> **MATERIAL PROVIDED**:

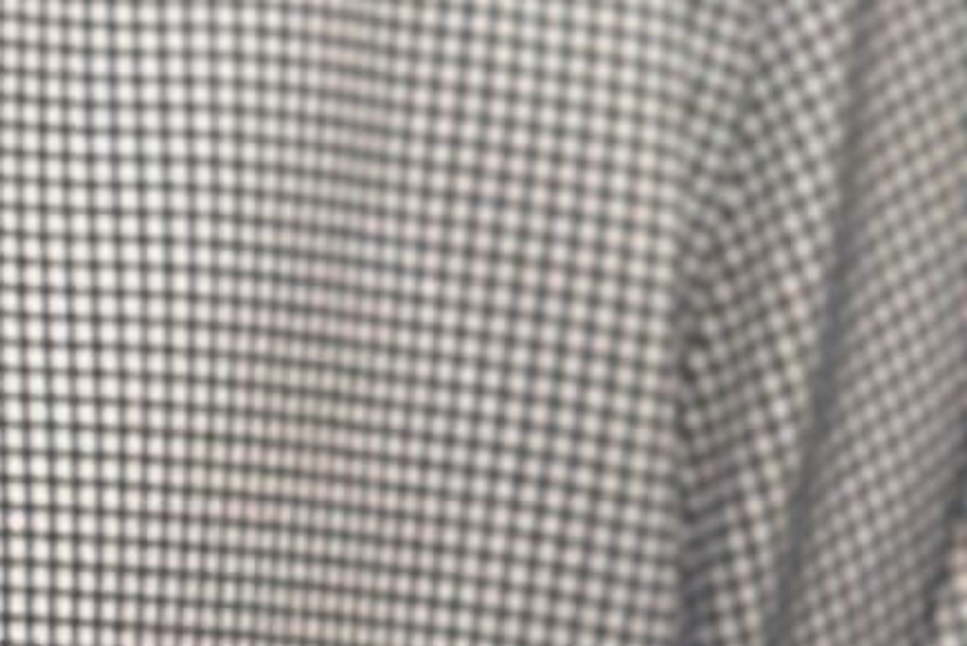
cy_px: -3004
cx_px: -2407
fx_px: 12494
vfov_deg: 2.8
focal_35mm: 465
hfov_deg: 4.2
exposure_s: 1/60
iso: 250
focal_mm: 6.86
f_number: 1.78
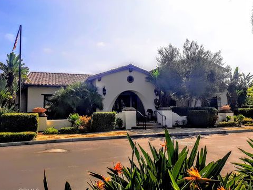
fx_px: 197
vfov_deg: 51.4
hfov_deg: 65.3
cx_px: 124
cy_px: 96
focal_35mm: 27
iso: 40
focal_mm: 3.93
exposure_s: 1/4878
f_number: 1.7
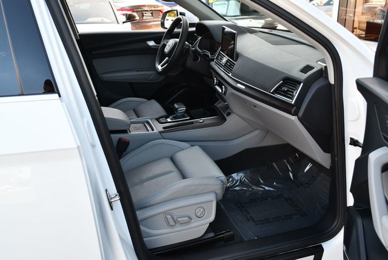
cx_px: 194
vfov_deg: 36.9
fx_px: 388
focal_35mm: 36
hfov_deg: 53.1
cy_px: 130
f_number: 4
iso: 400
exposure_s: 1/250
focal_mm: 18
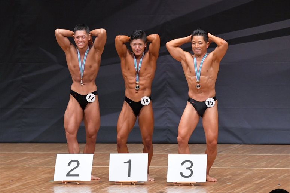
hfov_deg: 7.6
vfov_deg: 5.1
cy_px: 96
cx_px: 145
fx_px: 2174
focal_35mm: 270
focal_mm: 180
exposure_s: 1/400
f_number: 5.6
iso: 6400
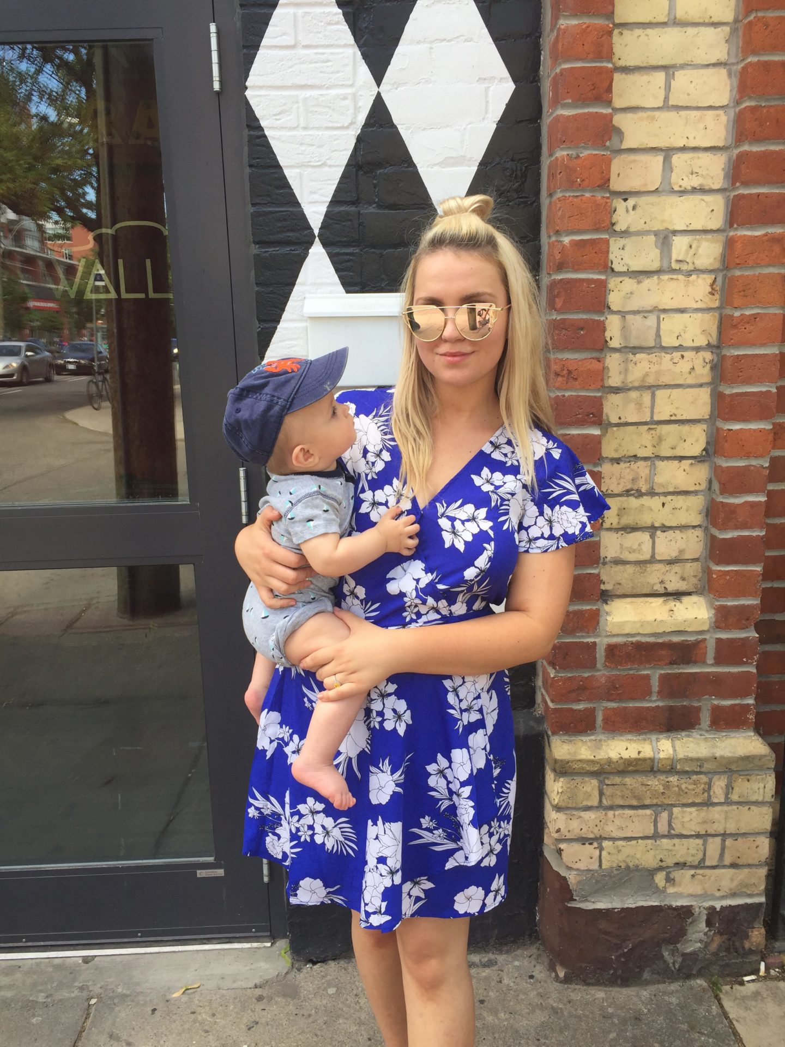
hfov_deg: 48.2
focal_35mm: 29
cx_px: 392
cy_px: 524
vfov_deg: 61.7
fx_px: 877
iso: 32
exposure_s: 1/244
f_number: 2.2
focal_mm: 4.15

> **TO DO**: Leave out the pictures, then give all the records again exactly.

> **RESULT FOR THIS TASK**:
cy_px: -3004
cx_px: -2407
fx_px: 12494
vfov_deg: 2.8
focal_35mm: 465
hfov_deg: 4.2
exposure_s: 1/60
iso: 250
focal_mm: 6.86
f_number: 1.78
fx_px: 197
vfov_deg: 51.4
hfov_deg: 65.3
cx_px: 124
cy_px: 96
focal_35mm: 27
iso: 40
focal_mm: 3.93
exposure_s: 1/4878
f_number: 1.7
cx_px: 194
vfov_deg: 36.9
fx_px: 388
focal_35mm: 36
hfov_deg: 53.1
cy_px: 130
f_number: 4
iso: 400
exposure_s: 1/250
focal_mm: 18
hfov_deg: 7.6
vfov_deg: 5.1
cy_px: 96
cx_px: 145
fx_px: 2174
focal_35mm: 270
focal_mm: 180
exposure_s: 1/400
f_number: 5.6
iso: 6400
hfov_deg: 48.2
focal_35mm: 29
cx_px: 392
cy_px: 524
vfov_deg: 61.7
fx_px: 877
iso: 32
exposure_s: 1/244
f_number: 2.2
focal_mm: 4.15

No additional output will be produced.